12. Review recommendations : Information
• Government should enhance Jobcentre and treatment
data sets, to support and illustrate joined-up work between
Jobcentres and treatment services ….
• … and record steps towards both the labour market and
job outcomes.
• This is intended to ensure that Jobcentre Plus, local authority
commissioners, and others, understand the level of need
and the progress being made in their areas.
13. Review recommendations : employers
• Government, working with employers, should develop
guidance on best practice in recruiting drug- and alcohol-
dependent people.
• See Potential and other campaigns should be used to
promote this guidance and to address the problem
of stigma more generally.
• Government should extend the assessment and support
services within Access to Work to cover all drug- and
alcohol-dependent people on a treatment programme,
whether or not they have an additional declared
physical or mental health issue.
14. Estimating ‘benefit’ of work
The Review analysts estimated the return, to the Exchequer
and to society, for every extra day worked as a result of
a proposed intervention (net of intervention costs).
•Benefits to the Exchequer: estimated increases in tax
receipts (net of tax credits), reduction in benefit
spending, healthcare costs etc.
•Benefits to society : increased output, reduced healthcare,
changed distribution of household income, etc.

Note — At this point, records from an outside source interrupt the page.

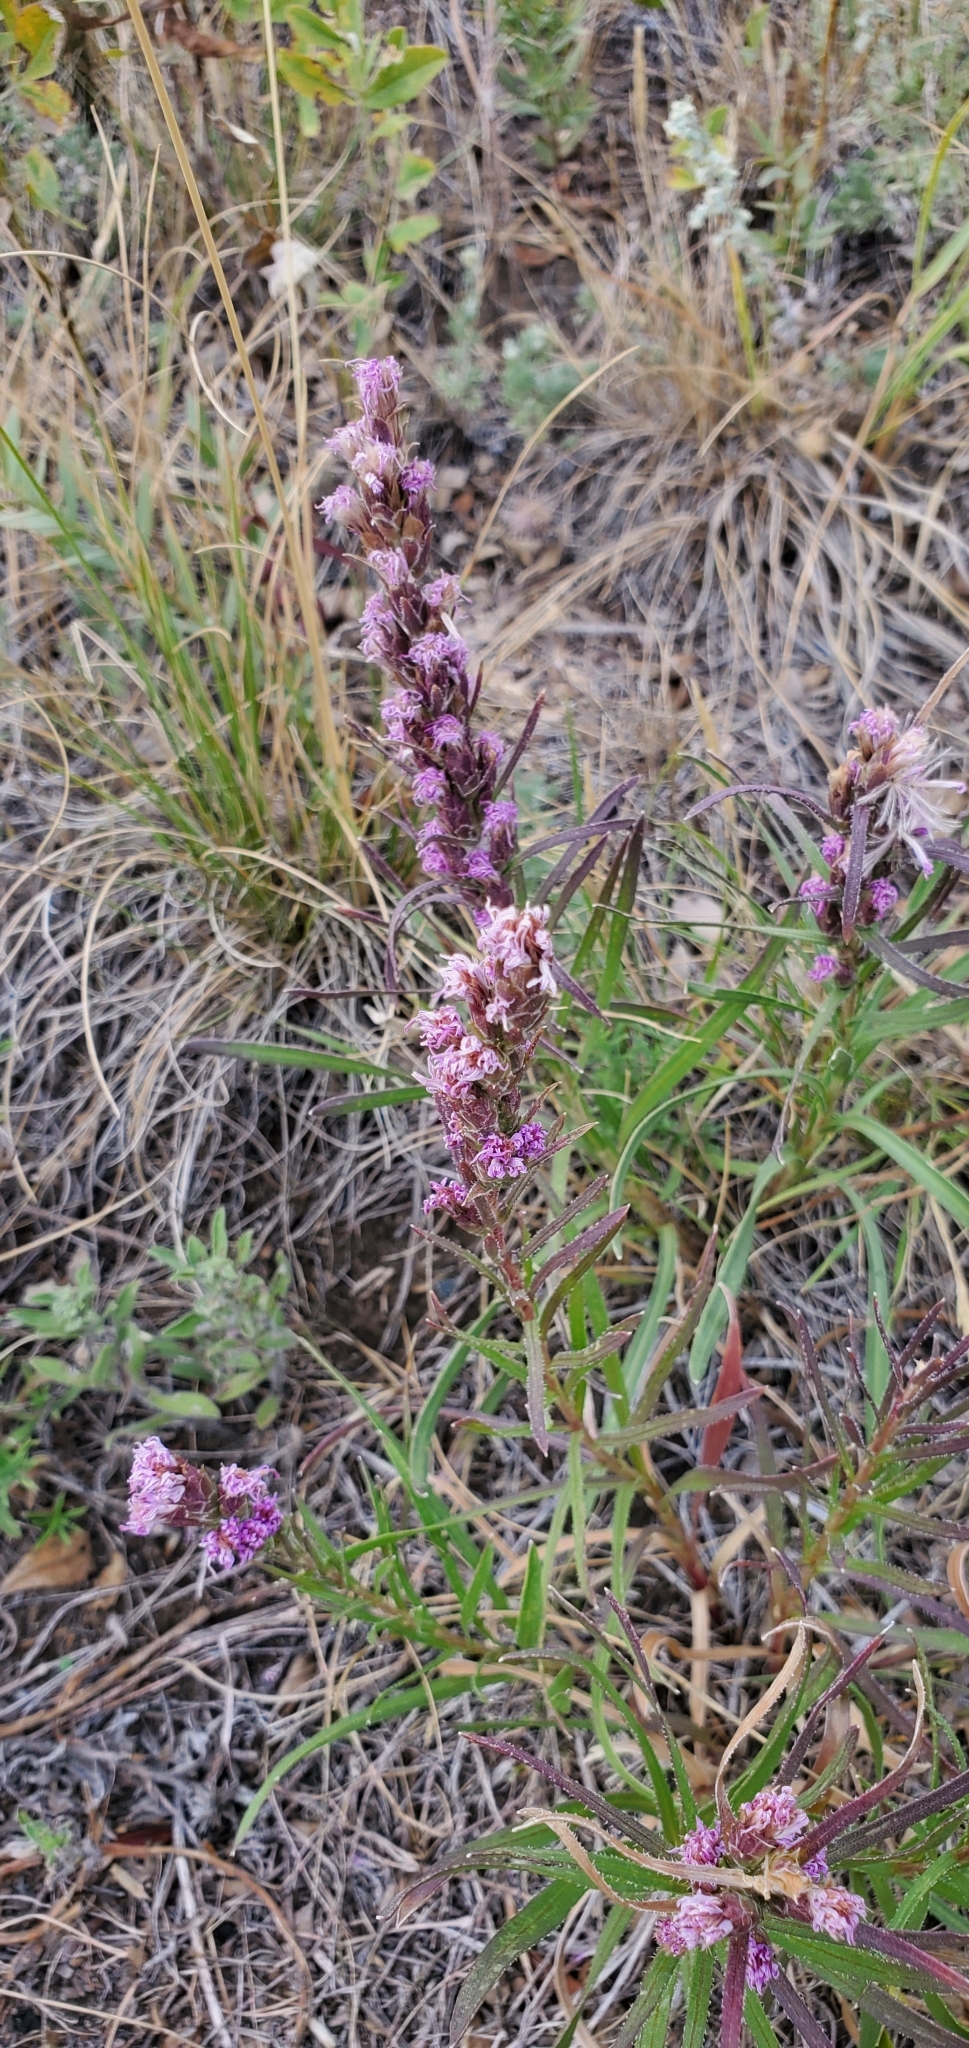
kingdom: Plantae
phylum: Tracheophyta
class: Magnoliopsida
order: Asterales
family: Asteraceae
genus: Liatris
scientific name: Liatris punctata
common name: Dotted gayfeather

•Daily benefit of moving an ESA Support Group claimant
into employment averaged £35 Exchequer, £53 society.
15. Work days required to break even
This estimate of daily ‘benefit’ of work allows calculation, from
estimated cost of a proposed policy and predicted success rate,
of required number of days in work for a policy to ‘break even’.
Results: IPS trial : “.. require those who successfully complete
the programme and find employment to sustain work for
between 145 and 180 days, on average, for the
Exchequer to break even.
Co-location work coaches in treatment centres: “.. require ..
sustain work for between 240 and 305 days ….”
For other estimates, of costs and required success, see Review.